**Selected text:**
******
Question

A candidate takes three tests in succession and the probability of passing the first test is $p$. The probability of passing each succeeding test is $p$ or $\frac{p}{2}$ according as he passes or fails in the preceding one. The candidate is selected, if he passes atleast two tests. The probability that the candidate is selected, is

• A. $p^2(2–p)$
• B. $p(2–p)$
• C. $p+p^2+p^3$
• D. $p^2(1–p)$

Answer 1

The correct option is A

$p^2(2–p)$

Explanation for the correct option:

Find the probability of candidate selection:

Candidate will be selected in following cases

$$\begin{gathered} i)PPP \\ ii)PPF \\ iii)PFP \\ iv)FPP \end{gathered}$$

Now,

$\begin{array}{rcl}P\left(i\right)& =& p\cdot p\cdot p\\ & =& p^3\end{array}$

$\begin{array}{rcl}P\left(ii\right)& =& p\cdot p\cdot (1-p)\\ & =& p^2-p^3\end{array}$

$\begin{array}{rcl}P\left(iii\right)& =& p\cdot (1-p)\cdot \frac{p}{2}\\ & =& \frac{p^2}{2}-\frac{p^3}{2}\end{array}$

$\begin{array}{rcl}P\left(iv\right)& =& (1-p)\frac{p}{2}\cdot p\\ & =& \frac{p^2}{2}-\frac{p^3}{2}\end{array}$

$\therefore$The required Probability $=p^3+(p^2-p^3)+\left(\frac{p^2-p^3}{2}\right)+\left(\frac{p^2-p^3}{2}\right)$

$$\begin{gathered} =2p^2-p^3 \\ =p^2(2-p) \end{gathered}$$

Hence, option ‘A’ is correct.
******
(Stored dataset items)
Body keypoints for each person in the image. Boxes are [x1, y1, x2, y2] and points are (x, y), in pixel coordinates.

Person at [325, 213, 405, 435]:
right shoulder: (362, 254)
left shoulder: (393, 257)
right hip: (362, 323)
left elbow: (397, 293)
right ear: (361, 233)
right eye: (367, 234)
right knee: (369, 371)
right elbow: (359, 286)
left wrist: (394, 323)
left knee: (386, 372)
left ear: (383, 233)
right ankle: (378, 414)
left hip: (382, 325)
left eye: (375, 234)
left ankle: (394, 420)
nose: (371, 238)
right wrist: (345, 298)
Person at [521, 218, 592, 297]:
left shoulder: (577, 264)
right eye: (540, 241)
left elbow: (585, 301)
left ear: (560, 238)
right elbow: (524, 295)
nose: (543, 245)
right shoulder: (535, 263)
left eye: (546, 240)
******
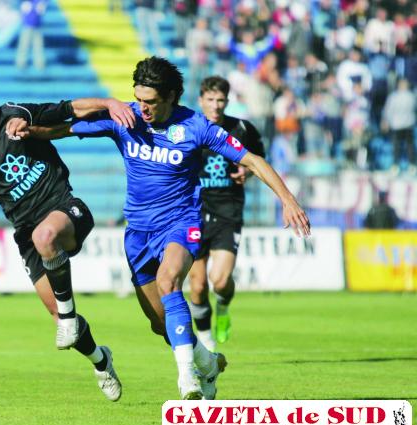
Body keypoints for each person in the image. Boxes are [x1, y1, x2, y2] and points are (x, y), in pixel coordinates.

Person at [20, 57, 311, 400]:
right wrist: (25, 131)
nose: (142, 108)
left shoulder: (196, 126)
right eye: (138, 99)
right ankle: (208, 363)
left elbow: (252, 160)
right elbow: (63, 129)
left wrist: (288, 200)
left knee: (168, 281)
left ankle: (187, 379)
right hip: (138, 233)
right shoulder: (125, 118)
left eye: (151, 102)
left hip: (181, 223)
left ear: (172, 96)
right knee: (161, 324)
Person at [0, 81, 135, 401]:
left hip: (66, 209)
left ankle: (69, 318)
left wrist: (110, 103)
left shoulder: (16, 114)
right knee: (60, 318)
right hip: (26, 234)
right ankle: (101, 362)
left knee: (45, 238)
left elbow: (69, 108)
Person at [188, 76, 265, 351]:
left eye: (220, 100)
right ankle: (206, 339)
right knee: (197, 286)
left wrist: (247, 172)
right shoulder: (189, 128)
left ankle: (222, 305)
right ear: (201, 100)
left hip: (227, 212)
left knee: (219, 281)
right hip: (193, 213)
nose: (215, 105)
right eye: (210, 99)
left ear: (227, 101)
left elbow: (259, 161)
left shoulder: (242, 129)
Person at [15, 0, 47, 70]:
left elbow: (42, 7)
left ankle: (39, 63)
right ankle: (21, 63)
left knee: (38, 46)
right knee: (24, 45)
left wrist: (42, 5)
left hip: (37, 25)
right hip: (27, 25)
******
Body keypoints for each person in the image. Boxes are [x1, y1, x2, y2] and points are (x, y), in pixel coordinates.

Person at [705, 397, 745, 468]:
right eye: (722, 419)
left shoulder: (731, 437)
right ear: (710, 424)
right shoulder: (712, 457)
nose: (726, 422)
******
**Task goal:**
Answer these questions using the probability problem above:
1. What is the probability of passing the first test?
2. How many tests must the candidate pass to be selected?
3. Which option does the solution mark as correct?

**Written response:**
1. p
2. At least two
3. Option A, p^2(2–p)